■ Work instruction
Whatever appears in the records, retype it exactly, except for the pictures.

■ Data for processing

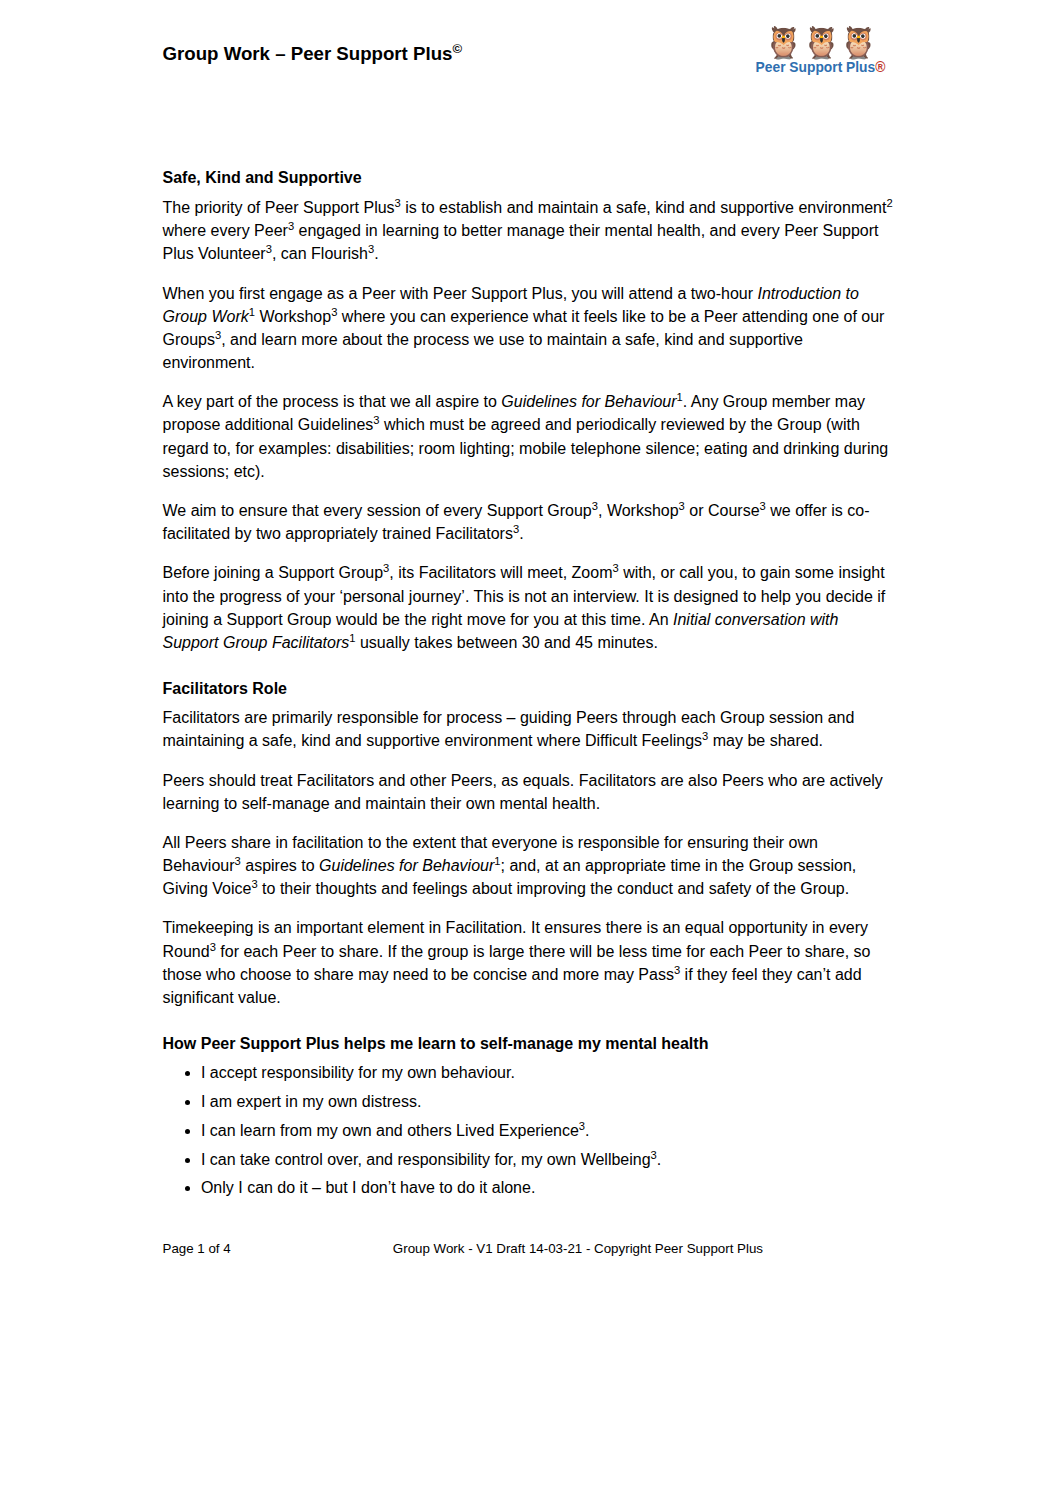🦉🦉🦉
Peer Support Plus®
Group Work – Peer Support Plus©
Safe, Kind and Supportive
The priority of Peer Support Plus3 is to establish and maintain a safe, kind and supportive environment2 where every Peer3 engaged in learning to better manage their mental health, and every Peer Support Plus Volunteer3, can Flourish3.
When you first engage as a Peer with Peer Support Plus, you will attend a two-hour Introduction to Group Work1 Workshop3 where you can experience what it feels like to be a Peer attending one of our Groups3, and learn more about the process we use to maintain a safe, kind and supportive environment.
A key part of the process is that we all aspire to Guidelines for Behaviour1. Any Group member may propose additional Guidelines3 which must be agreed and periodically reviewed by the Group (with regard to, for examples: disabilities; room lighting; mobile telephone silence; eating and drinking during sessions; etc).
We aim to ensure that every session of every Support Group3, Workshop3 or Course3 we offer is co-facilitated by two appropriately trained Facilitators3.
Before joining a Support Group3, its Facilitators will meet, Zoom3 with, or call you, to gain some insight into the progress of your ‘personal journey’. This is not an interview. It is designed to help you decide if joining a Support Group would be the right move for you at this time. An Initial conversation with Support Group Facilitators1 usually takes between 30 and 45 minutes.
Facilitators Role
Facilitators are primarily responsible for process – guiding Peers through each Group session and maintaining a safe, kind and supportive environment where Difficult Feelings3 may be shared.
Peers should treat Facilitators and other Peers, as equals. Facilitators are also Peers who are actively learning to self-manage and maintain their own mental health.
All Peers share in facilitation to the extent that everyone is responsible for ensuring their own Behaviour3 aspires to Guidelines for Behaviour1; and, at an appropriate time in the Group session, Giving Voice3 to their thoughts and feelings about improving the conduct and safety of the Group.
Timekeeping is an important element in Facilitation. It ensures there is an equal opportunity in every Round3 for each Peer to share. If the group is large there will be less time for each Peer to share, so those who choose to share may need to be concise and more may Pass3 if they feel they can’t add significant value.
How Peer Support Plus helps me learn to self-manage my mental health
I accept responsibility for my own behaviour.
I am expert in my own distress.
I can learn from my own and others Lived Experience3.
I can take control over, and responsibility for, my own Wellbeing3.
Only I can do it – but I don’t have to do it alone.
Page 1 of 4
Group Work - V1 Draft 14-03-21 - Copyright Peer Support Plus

■ Answer section
🦉🦉🦉
Peer Support Plus®
Group Work – Peer Support Plus©
Safe, Kind and Supportive
The priority of Peer Support Plus3 is to establish and maintain a safe, kind and supportive environment2 where every Peer3 engaged in learning to better manage their mental health, and every Peer Support Plus Volunteer3, can Flourish3.
When you first engage as a Peer with Peer Support Plus, you will attend a two-hour Introduction to Group Work1 Workshop3 where you can experience what it feels like to be a Peer attending one of our Groups3, and learn more about the process we use to maintain a safe, kind and supportive environment.
A key part of the process is that we all aspire to Guidelines for Behaviour1. Any Group member may propose additional Guidelines3 which must be agreed and periodically reviewed by the Group (with regard to, for examples: disabilities; room lighting; mobile telephone silence; eating and drinking during sessions; etc).
We aim to ensure that every session of every Support Group3, Workshop3 or Course3 we offer is co-facilitated by two appropriately trained Facilitators3.
Before joining a Support Group3, its Facilitators will meet, Zoom3 with, or call you, to gain some insight into the progress of your ‘personal journey’. This is not an interview. It is designed to help you decide if joining a Support Group would be the right move for you at this time. An Initial conversation with Support Group Facilitators1 usually takes between 30 and 45 minutes.
Facilitators Role
Facilitators are primarily responsible for process – guiding Peers through each Group session and maintaining a safe, kind and supportive environment where Difficult Feelings3 may be shared.
Peers should treat Facilitators and other Peers, as equals. Facilitators are also Peers who are actively learning to self-manage and maintain their own mental health.
All Peers share in facilitation to the extent that everyone is responsible for ensuring their own Behaviour3 aspires to Guidelines for Behaviour1; and, at an appropriate time in the Group session, Giving Voice3 to their thoughts and feelings about improving the conduct and safety of the Group.
Timekeeping is an important element in Facilitation. It ensures there is an equal opportunity in every Round3 for each Peer to share. If the group is large there will be less time for each Peer to share, so those who choose to share may need to be concise and more may Pass3 if they feel they can’t add significant value.
How Peer Support Plus helps me learn to self-manage my mental health
I accept responsibility for my own behaviour.
I am expert in my own distress.
I can learn from my own and others Lived Experience3.
I can take control over, and responsibility for, my own Wellbeing3.
Only I can do it – but I don’t have to do it alone.
Page 1 of 4
Group Work - V1 Draft 14-03-21 - Copyright Peer Support Plus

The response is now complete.